Exclude the pictures, then restate every entry below exactly.

Records from a dataset
:::::

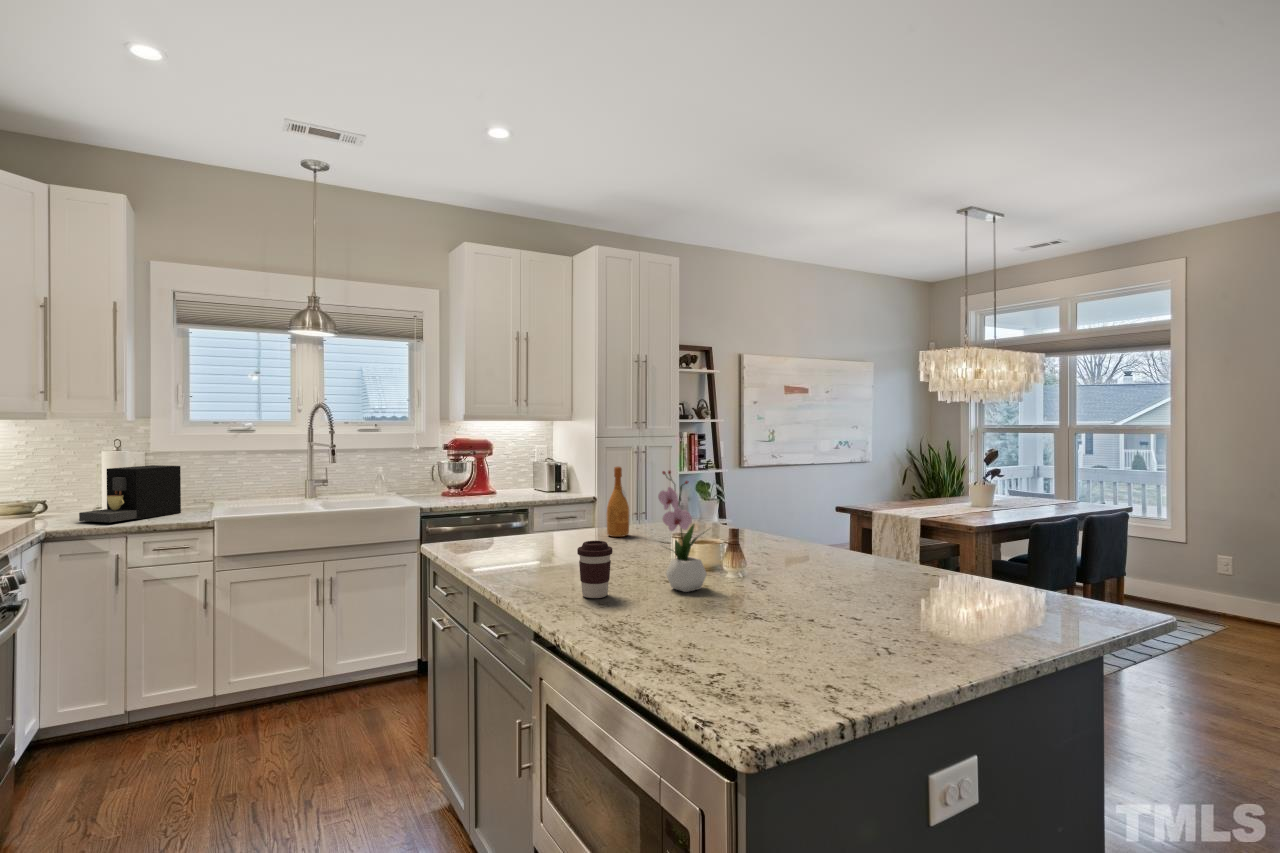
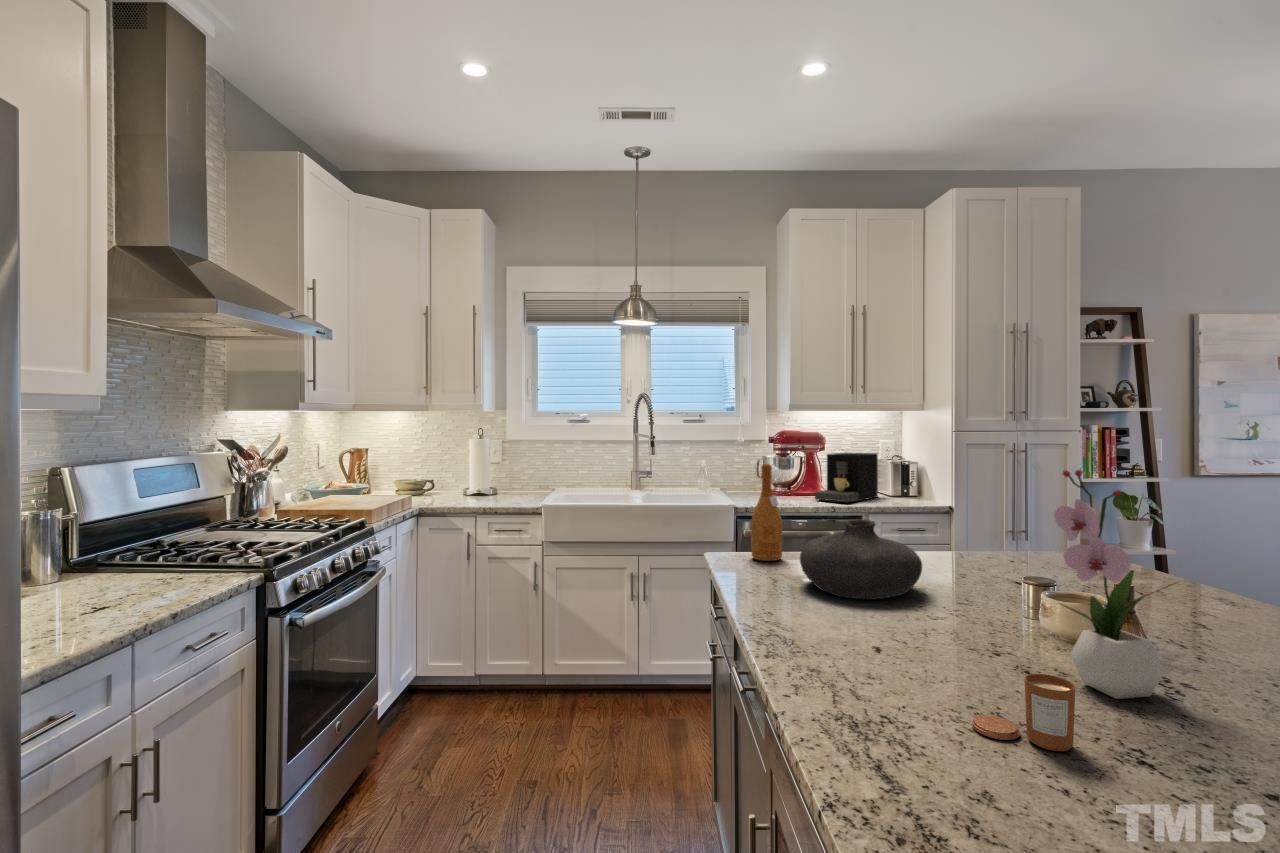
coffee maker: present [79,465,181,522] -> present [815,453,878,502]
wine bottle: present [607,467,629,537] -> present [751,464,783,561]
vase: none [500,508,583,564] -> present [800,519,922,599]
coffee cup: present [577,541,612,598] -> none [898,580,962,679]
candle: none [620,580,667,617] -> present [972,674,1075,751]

:::::

Output for this exercise:
coffee maker: present [79,465,181,522] -> present [815,453,878,502]
wine bottle: present [607,467,629,537] -> present [751,464,783,561]
vase: none [500,508,583,564] -> present [800,519,922,599]
coffee cup: present [577,541,612,598] -> none [898,580,962,679]
candle: none [620,580,667,617] -> present [972,674,1075,751]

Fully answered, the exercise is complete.